Your goal
The reply should hold every line of the listing exactly, and none of its images.

Provided information
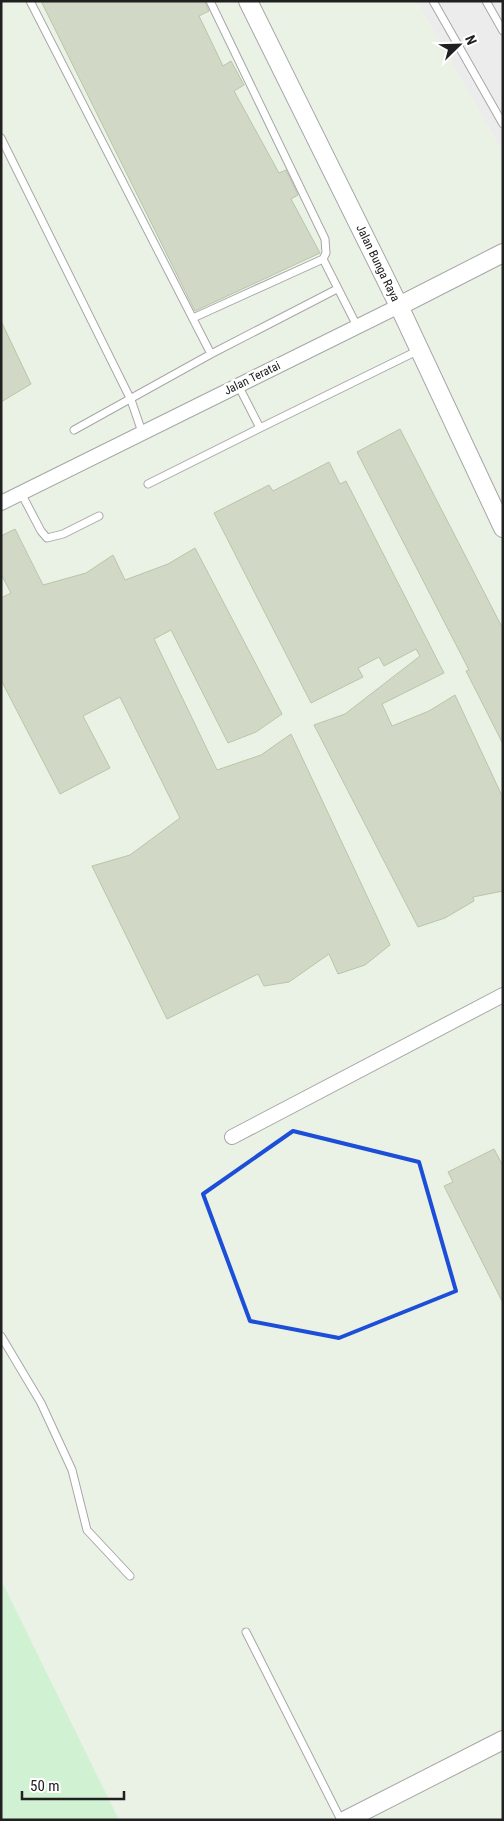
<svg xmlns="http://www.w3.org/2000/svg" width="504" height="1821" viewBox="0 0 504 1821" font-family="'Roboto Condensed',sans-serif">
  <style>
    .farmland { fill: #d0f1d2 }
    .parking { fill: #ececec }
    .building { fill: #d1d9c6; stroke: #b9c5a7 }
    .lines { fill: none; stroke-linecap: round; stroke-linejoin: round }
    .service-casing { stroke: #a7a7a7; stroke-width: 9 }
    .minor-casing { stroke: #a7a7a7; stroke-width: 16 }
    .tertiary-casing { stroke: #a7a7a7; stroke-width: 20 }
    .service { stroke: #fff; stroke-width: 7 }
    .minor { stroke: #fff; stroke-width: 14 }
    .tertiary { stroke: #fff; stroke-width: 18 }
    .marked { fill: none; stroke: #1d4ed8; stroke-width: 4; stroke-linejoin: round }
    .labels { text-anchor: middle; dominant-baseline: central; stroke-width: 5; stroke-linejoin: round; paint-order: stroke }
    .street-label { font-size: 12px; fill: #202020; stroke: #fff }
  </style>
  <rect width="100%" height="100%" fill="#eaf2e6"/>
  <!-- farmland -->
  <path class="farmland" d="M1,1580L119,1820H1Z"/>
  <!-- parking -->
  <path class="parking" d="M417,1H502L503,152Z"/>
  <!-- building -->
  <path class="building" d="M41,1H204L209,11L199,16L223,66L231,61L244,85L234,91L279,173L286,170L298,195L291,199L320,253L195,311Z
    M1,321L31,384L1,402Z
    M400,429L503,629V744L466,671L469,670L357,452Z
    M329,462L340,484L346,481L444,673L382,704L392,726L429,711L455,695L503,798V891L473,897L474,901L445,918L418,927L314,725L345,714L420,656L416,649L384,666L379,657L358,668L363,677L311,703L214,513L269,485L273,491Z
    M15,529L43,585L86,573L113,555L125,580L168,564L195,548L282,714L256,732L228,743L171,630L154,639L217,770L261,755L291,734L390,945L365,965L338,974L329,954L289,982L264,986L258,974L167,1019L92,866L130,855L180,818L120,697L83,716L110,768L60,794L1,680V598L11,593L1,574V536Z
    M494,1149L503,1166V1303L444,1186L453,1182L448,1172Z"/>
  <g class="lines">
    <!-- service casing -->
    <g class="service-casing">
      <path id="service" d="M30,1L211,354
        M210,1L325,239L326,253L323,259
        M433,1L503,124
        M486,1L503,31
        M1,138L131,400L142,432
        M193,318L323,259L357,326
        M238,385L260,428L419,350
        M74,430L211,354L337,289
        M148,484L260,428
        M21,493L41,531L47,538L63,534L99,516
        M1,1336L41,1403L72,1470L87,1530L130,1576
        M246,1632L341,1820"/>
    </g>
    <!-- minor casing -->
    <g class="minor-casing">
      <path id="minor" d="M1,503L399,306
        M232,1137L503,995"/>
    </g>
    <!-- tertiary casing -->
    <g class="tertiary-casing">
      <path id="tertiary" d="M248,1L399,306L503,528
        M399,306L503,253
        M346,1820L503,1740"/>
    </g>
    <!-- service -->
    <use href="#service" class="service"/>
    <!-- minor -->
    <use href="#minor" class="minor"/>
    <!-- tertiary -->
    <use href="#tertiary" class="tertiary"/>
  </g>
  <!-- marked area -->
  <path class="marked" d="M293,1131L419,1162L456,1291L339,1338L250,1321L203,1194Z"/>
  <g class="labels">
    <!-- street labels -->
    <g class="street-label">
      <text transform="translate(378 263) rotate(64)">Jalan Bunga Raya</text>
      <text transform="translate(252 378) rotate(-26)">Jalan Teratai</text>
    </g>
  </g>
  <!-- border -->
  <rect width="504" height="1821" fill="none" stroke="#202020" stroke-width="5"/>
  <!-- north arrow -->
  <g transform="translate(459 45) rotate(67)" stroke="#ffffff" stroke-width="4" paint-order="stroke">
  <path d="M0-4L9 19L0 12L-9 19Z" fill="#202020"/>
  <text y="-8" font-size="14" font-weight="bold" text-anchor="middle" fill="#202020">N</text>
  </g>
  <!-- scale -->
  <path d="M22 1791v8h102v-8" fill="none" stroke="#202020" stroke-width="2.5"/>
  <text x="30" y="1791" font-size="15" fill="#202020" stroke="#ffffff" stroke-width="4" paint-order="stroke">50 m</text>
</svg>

Exercise response
<svg xmlns="http://www.w3.org/2000/svg" width="504" height="1821" viewBox="0 0 504 1821" font-family="'Roboto Condensed',sans-serif">
  <style>
    .farmland { fill: #d0f1d2 }
    .parking { fill: #ececec }
    .building { fill: #d1d9c6; stroke: #b9c5a7 }
    .lines { fill: none; stroke-linecap: round; stroke-linejoin: round }
    .service-casing { stroke: #a7a7a7; stroke-width: 9 }
    .minor-casing { stroke: #a7a7a7; stroke-width: 16 }
    .tertiary-casing { stroke: #a7a7a7; stroke-width: 20 }
    .service { stroke: #fff; stroke-width: 7 }
    .minor { stroke: #fff; stroke-width: 14 }
    .tertiary { stroke: #fff; stroke-width: 18 }
    .marked { fill: none; stroke: #1d4ed8; stroke-width: 4; stroke-linejoin: round }
    .labels { text-anchor: middle; dominant-baseline: central; stroke-width: 5; stroke-linejoin: round; paint-order: stroke }
    .street-label { font-size: 12px; fill: #202020; stroke: #fff }
  </style>
  <rect width="100%" height="100%" fill="#eaf2e6"/>
  <!-- farmland -->
  <path class="farmland" d="M1,1580L119,1820H1Z"/>
  <!-- parking -->
  <path class="parking" d="M417,1H502L503,152Z"/>
  <!-- building -->
  <path class="building" d="M41,1H204L209,11L199,16L223,66L231,61L244,85L234,91L279,173L286,170L298,195L291,199L320,253L195,311Z
    M1,321L31,384L1,402Z
    M400,429L503,629V744L466,671L469,670L357,452Z
    M329,462L340,484L346,481L444,673L382,704L392,726L429,711L455,695L503,798V891L473,897L474,901L445,918L418,927L314,725L345,714L420,656L416,649L384,666L379,657L358,668L363,677L311,703L214,513L269,485L273,491Z
    M15,529L43,585L86,573L113,555L125,580L168,564L195,548L282,714L256,732L228,743L171,630L154,639L217,770L261,755L291,734L390,945L365,965L338,974L329,954L289,982L264,986L258,974L167,1019L92,866L130,855L180,818L120,697L83,716L110,768L60,794L1,680V598L11,593L1,574V536Z
    M494,1149L503,1166V1303L444,1186L453,1182L448,1172Z"/>
  <g class="lines">
    <!-- service casing -->
    <g class="service-casing">
      <path id="service" d="M30,1L211,354
        M210,1L325,239L326,253L323,259
        M433,1L503,124
        M486,1L503,31
        M1,138L131,400L142,432
        M193,318L323,259L357,326
        M238,385L260,428L419,350
        M74,430L211,354L337,289
        M148,484L260,428
        M21,493L41,531L47,538L63,534L99,516
        M1,1336L41,1403L72,1470L87,1530L130,1576
        M246,1632L341,1820"/>
    </g>
    <!-- minor casing -->
    <g class="minor-casing">
      <path id="minor" d="M1,503L399,306
        M232,1137L503,995"/>
    </g>
    <!-- tertiary casing -->
    <g class="tertiary-casing">
      <path id="tertiary" d="M248,1L399,306L503,528
        M399,306L503,253
        M346,1820L503,1740"/>
    </g>
    <!-- service -->
    <use href="#service" class="service"/>
    <!-- minor -->
    <use href="#minor" class="minor"/>
    <!-- tertiary -->
    <use href="#tertiary" class="tertiary"/>
  </g>
  <!-- marked area -->
  <path class="marked" d="M293,1131L419,1162L456,1291L339,1338L250,1321L203,1194Z"/>
  <g class="labels">
    <!-- street labels -->
    <g class="street-label">
      <text transform="translate(378 263) rotate(64)">Jalan Bunga Raya</text>
      <text transform="translate(252 378) rotate(-26)">Jalan Teratai</text>
    </g>
  </g>
  <!-- border -->
  <rect width="504" height="1821" fill="none" stroke="#202020" stroke-width="5"/>
  <!-- north arrow -->
  <g transform="translate(459 45) rotate(67)" stroke="#ffffff" stroke-width="4" paint-order="stroke">
  <path d="M0-4L9 19L0 12L-9 19Z" fill="#202020"/>
  <text y="-8" font-size="14" font-weight="bold" text-anchor="middle" fill="#202020">N</text>
  </g>
  <!-- scale -->
  <path d="M22 1791v8h102v-8" fill="none" stroke="#202020" stroke-width="2.5"/>
  <text x="30" y="1791" font-size="15" fill="#202020" stroke="#ffffff" stroke-width="4" paint-order="stroke">50 m</text>
</svg>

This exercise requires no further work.